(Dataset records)
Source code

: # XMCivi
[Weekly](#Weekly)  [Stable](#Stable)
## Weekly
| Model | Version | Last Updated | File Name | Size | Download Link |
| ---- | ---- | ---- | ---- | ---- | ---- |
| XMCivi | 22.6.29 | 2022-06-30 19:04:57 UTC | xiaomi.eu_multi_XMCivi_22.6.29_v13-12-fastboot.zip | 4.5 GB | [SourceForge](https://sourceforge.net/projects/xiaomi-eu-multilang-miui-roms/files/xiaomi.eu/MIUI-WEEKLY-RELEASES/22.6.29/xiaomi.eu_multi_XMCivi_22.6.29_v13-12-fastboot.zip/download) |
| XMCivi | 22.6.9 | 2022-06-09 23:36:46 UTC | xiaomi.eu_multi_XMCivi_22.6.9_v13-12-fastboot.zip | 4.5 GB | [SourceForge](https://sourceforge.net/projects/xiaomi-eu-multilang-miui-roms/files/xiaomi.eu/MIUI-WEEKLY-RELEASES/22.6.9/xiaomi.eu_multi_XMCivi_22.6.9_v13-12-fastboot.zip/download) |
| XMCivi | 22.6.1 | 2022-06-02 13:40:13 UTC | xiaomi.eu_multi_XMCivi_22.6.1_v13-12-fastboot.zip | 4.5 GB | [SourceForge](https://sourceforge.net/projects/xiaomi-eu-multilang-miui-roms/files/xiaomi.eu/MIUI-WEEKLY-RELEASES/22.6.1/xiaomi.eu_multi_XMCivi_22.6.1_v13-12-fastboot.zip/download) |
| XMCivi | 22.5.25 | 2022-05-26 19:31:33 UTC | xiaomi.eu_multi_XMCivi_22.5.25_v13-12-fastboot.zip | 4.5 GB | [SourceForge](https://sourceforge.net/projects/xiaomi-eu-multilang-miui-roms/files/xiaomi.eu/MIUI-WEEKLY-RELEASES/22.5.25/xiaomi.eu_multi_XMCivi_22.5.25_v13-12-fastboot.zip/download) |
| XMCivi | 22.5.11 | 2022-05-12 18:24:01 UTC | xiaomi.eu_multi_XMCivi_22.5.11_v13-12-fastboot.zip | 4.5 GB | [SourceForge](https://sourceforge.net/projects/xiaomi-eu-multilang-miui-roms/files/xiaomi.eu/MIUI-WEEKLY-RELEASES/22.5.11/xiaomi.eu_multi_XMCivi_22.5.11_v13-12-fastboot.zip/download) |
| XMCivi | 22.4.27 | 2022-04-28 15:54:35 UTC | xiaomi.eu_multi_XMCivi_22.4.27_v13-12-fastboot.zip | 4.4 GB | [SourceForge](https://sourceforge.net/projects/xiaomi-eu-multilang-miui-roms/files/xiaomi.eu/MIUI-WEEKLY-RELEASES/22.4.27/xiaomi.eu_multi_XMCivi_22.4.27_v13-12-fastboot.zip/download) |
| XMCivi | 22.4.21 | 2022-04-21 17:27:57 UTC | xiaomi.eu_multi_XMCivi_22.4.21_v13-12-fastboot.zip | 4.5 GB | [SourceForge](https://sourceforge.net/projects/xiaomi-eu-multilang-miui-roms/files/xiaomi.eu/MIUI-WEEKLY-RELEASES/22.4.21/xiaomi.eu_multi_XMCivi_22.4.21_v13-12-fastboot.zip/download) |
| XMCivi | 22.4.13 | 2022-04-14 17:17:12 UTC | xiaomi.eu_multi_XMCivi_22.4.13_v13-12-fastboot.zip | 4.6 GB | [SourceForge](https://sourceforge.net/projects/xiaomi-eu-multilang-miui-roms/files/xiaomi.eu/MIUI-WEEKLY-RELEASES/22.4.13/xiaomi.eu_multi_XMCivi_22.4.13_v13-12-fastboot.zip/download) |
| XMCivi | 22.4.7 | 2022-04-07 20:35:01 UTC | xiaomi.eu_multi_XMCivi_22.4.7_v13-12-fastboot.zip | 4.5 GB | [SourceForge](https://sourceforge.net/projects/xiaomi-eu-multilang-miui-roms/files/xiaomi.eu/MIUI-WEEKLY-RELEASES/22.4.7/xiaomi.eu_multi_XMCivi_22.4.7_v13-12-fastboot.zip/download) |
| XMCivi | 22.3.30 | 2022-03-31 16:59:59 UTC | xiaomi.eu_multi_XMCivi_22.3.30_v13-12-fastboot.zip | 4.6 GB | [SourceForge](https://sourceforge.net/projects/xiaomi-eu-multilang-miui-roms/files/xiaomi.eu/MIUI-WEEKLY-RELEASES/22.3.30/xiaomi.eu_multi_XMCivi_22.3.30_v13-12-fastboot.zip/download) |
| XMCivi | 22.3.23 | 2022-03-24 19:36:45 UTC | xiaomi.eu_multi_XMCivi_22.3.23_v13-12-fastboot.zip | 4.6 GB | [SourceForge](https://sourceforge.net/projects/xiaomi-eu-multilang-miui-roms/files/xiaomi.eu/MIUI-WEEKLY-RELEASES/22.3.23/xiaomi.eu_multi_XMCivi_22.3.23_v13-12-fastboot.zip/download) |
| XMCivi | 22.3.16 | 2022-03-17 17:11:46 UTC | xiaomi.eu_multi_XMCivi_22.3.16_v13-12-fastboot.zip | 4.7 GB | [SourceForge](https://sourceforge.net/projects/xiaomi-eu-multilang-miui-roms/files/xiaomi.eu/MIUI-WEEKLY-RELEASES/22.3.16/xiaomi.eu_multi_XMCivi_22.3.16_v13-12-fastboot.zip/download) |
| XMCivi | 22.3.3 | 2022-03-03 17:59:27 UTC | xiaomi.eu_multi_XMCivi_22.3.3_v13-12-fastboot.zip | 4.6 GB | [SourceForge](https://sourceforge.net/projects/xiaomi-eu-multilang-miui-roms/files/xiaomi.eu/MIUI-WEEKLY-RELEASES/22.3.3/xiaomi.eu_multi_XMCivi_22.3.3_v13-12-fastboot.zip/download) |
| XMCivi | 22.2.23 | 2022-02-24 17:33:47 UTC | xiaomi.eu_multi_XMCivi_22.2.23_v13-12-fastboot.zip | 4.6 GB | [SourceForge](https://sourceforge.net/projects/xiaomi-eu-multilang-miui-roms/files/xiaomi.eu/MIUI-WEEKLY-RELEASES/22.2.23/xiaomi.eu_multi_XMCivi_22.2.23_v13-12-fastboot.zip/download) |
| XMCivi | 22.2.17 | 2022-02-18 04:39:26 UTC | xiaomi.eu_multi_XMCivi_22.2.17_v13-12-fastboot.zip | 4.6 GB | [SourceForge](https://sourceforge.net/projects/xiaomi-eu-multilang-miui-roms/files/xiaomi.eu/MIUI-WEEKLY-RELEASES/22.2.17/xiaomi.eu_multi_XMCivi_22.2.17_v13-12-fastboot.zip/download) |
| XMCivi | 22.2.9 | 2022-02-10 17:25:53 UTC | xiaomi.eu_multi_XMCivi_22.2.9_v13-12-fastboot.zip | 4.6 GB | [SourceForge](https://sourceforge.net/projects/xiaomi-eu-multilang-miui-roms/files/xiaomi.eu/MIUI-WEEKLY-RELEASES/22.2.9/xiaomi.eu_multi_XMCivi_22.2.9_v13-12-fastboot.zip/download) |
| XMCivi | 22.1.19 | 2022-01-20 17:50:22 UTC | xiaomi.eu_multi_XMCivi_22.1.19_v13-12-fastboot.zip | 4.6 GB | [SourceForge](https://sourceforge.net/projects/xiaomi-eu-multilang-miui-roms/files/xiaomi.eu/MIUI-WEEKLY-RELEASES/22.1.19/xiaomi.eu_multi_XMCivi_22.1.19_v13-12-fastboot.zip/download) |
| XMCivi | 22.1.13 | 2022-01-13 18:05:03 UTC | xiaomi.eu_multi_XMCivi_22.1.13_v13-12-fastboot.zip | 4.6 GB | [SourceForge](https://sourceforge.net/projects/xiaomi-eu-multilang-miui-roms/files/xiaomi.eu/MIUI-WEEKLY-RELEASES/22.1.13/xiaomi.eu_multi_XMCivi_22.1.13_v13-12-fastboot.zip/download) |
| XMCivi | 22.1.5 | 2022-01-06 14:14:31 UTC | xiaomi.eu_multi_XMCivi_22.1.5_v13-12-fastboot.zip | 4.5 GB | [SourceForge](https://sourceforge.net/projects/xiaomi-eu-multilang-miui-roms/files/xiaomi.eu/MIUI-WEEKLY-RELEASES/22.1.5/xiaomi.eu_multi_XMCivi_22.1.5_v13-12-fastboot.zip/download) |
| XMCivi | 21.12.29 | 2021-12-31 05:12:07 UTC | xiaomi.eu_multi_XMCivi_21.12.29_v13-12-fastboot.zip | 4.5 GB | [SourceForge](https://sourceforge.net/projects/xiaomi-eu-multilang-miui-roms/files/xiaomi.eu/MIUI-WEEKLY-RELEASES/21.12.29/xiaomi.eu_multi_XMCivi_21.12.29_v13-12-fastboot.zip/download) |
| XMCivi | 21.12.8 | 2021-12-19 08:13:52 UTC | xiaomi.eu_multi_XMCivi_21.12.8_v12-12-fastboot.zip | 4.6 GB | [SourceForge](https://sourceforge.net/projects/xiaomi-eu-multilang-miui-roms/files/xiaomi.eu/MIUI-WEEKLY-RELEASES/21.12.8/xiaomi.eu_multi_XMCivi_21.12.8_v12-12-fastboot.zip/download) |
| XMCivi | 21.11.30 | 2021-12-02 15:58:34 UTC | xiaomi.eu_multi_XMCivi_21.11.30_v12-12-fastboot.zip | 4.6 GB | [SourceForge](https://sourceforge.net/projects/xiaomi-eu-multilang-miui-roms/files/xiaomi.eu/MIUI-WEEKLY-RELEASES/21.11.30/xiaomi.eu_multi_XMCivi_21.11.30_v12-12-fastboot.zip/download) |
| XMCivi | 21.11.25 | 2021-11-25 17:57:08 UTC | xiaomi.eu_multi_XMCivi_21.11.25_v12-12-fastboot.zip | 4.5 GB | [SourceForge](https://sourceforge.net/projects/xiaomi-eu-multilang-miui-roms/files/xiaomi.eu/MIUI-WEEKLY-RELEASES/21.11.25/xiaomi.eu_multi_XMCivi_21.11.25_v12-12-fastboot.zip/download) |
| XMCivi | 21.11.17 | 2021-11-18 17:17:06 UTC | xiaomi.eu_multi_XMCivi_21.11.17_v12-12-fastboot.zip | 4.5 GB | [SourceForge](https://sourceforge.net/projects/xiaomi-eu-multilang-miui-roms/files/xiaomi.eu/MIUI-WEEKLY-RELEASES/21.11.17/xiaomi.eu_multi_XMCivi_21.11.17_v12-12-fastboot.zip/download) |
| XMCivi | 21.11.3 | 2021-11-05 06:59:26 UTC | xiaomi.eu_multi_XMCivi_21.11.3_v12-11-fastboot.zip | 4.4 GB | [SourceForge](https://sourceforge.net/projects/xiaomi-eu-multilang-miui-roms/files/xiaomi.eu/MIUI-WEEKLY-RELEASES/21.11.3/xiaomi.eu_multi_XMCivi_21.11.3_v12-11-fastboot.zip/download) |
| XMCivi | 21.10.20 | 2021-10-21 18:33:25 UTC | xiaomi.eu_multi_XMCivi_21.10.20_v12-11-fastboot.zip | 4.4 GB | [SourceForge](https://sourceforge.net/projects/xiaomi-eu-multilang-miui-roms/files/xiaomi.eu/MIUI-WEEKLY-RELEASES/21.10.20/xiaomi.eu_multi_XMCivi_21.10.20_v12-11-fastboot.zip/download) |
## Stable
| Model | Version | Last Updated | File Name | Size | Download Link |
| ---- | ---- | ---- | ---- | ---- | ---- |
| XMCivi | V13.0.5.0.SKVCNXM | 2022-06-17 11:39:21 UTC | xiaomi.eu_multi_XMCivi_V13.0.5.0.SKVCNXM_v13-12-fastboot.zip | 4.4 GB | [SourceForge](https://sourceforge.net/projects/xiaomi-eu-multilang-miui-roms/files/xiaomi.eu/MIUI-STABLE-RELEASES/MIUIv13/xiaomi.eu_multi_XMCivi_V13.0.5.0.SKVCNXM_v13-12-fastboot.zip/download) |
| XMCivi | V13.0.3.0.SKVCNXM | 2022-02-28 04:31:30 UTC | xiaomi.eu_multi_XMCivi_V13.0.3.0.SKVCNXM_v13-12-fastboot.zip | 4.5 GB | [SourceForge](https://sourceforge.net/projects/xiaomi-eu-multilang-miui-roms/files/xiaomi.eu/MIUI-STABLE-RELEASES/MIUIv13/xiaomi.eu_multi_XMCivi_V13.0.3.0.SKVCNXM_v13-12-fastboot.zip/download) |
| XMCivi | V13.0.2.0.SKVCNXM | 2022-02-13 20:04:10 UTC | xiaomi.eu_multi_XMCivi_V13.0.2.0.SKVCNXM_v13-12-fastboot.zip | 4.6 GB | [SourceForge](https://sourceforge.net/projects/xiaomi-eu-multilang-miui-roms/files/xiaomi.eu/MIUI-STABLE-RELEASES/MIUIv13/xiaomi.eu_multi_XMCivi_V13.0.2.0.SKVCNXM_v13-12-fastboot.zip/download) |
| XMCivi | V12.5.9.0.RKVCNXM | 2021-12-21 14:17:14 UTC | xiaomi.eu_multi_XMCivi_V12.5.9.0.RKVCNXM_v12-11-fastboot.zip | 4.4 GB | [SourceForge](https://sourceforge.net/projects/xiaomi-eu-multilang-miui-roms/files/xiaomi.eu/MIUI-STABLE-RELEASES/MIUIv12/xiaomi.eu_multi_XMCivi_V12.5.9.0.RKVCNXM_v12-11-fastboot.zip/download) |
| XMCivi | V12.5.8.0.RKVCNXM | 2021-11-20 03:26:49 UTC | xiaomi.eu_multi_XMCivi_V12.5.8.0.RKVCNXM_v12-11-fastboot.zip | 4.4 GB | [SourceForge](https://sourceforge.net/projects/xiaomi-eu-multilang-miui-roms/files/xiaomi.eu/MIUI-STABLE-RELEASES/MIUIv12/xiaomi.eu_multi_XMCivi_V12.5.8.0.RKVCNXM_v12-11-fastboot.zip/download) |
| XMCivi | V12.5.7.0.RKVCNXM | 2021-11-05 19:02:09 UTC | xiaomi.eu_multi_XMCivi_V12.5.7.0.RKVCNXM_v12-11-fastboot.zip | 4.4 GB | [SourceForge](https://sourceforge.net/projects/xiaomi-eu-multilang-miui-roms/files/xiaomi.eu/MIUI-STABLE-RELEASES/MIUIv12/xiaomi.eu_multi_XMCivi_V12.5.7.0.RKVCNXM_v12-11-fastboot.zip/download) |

**Work instruction:** Exactly the lines running from the top of the records to the line that contains "XMCivi | 22.6.9", inclusive, must be set down, and nothing more.

**Task result:**
Source code

: # XMCivi
[Weekly](#Weekly)  [Stable](#Stable)
## Weekly
| Model | Version | Last Updated | File Name | Size | Download Link |
| ---- | ---- | ---- | ---- | ---- | ---- |
| XMCivi | 22.6.29 | 2022-06-30 19:04:57 UTC | xiaomi.eu_multi_XMCivi_22.6.29_v13-12-fastboot.zip | 4.5 GB | [SourceForge](https://sourceforge.net/projects/xiaomi-eu-multilang-miui-roms/files/xiaomi.eu/MIUI-WEEKLY-RELEASES/22.6.29/xiaomi.eu_multi_XMCivi_22.6.29_v13-12-fastboot.zip/download) |
| XMCivi | 22.6.9 | 2022-06-09 23:36:46 UTC | xiaomi.eu_multi_XMCivi_22.6.9_v13-12-fastboot.zip | 4.5 GB | [SourceForge](https://sourceforge.net/projects/xiaomi-eu-multilang-miui-roms/files/xiaomi.eu/MIUI-WEEKLY-RELEASES/22.6.9/xiaomi.eu_multi_XMCivi_22.6.9_v13-12-fastboot.zip/download) |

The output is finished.